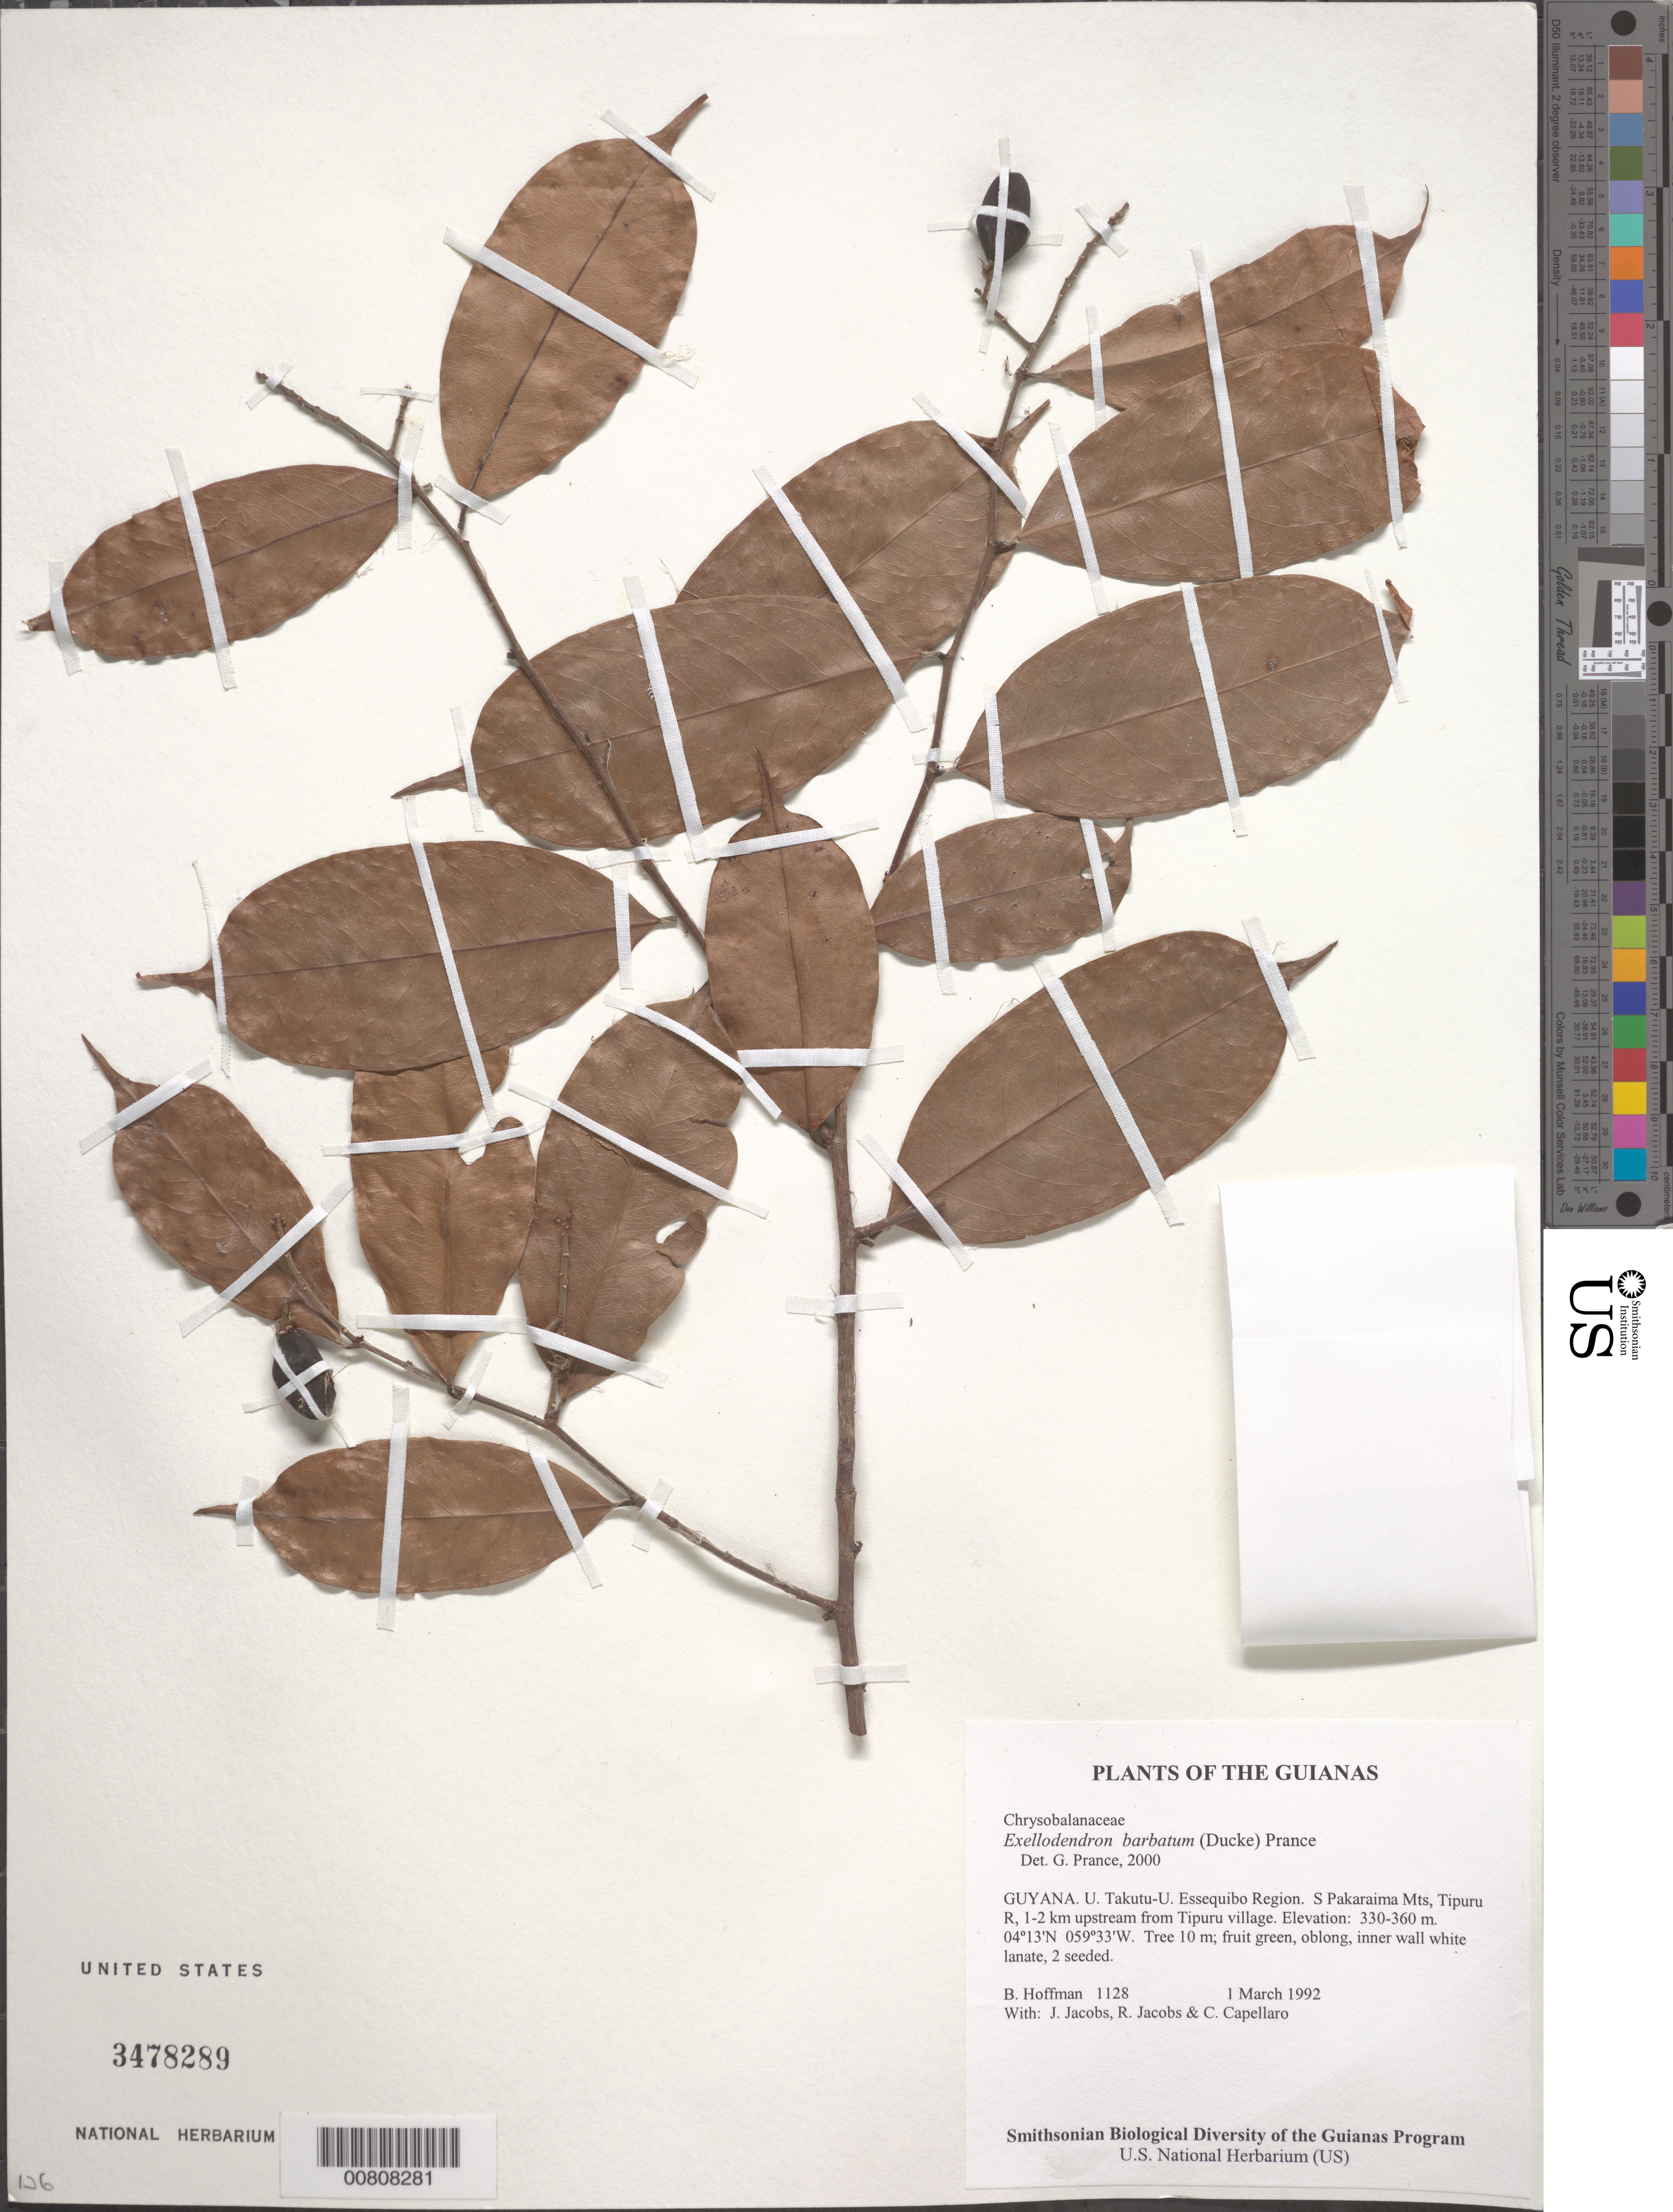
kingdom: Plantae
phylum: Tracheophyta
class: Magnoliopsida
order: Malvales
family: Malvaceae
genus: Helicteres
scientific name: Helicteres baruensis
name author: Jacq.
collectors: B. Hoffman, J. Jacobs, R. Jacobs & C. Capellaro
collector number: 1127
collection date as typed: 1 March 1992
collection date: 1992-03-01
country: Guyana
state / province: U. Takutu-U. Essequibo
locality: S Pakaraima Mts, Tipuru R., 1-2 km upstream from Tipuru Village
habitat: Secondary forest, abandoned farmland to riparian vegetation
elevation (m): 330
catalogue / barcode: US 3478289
####
**Task to carry out:**
Copy the lines above word for word, from the first line through the line containing "state / province: U. Takutu-U. Essequibo", with both ends included. Leave any pictures out of your copy.

**Task solution:**
kingdom: Plantae
phylum: Tracheophyta
class: Magnoliopsida
order: Malvales
family: Malvaceae
genus: Helicteres
scientific name: Helicteres baruensis
name author: Jacq.
collectors: B. Hoffman, J. Jacobs, R. Jacobs & C. Capellaro
collector number: 1127
collection date as typed: 1 March 1992
collection date: 1992-03-01
country: Guyana
state / province: U. Takutu-U. Essequibo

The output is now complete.